I know, but he only has one line anyway. I added an edit to clarify that, thanks
Yes, its clear now. Currently there is only one line. Thank you for the explanation!!
1

In your example the line

    serverList.append(line.split(','))

results in a serverList that looks like [['abc', 'def', 'ghi', 'jkl']]. So when you come to execute

    fo.write(i+'\n')

You will get a TypeError thrown for the reason given in the console output.

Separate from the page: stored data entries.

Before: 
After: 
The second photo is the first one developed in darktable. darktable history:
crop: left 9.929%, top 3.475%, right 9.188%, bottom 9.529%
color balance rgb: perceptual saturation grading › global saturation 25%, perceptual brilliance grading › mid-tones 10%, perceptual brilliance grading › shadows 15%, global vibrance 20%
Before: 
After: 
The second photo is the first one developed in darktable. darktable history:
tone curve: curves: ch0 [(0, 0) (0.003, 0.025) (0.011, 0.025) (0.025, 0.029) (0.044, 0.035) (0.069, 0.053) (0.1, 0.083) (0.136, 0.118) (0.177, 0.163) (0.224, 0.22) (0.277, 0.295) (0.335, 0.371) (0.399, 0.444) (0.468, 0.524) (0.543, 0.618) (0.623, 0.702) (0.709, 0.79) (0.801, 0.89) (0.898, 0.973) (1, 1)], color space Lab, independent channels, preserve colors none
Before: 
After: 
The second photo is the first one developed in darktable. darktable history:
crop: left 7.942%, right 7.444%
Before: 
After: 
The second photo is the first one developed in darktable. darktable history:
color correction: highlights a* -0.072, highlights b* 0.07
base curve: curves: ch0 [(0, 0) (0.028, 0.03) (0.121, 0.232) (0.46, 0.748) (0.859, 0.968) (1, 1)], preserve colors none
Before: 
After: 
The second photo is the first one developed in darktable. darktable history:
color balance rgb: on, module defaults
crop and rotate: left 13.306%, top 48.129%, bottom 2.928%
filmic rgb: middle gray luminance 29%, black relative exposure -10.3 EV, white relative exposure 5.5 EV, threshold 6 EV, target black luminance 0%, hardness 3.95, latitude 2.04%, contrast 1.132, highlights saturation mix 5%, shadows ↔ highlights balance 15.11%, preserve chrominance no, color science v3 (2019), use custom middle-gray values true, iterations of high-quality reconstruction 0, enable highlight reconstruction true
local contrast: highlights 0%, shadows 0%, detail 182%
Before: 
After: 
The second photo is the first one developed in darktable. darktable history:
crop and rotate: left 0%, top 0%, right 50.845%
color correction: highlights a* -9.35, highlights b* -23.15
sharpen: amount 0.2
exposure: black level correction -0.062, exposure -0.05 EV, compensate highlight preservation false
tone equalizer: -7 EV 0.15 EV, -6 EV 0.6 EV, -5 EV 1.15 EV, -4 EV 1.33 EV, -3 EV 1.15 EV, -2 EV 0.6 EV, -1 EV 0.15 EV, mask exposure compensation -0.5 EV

You can test this by running.

a = [['abc', 'def', 'ghi', 'jkl']]
print(a+'\n')

You could fix your code by changing your code so that serverList is a list of strings representing lines to be written to outputFile as opposed to a list containing a list of strings. See below for example solution.

#!/usr/bin/python
inputFile = 'servers'
outputFile = 'cservers'

with open(inputFile) as fi:
    serverList = fi.read().split(',') # Read file contents as list of strings delimited by comma in file

with open(outputFile,'w') as fo:
    fo.writelines(s + '\n' for s in serverList) # Write each string in serverList on own line

Comments

1

When you use the split() function it returns a list

So your list named serverList now contains another list.

Now this code here:

for i in serverList:
  fo.write(i+'\n') 

Means you're looping through the serverList and remember that each element of this list is another list.

So that is the reason for the error. Because here in your code:

+'\n'

You are trying to concatenate (join) a list with a string which is not possible.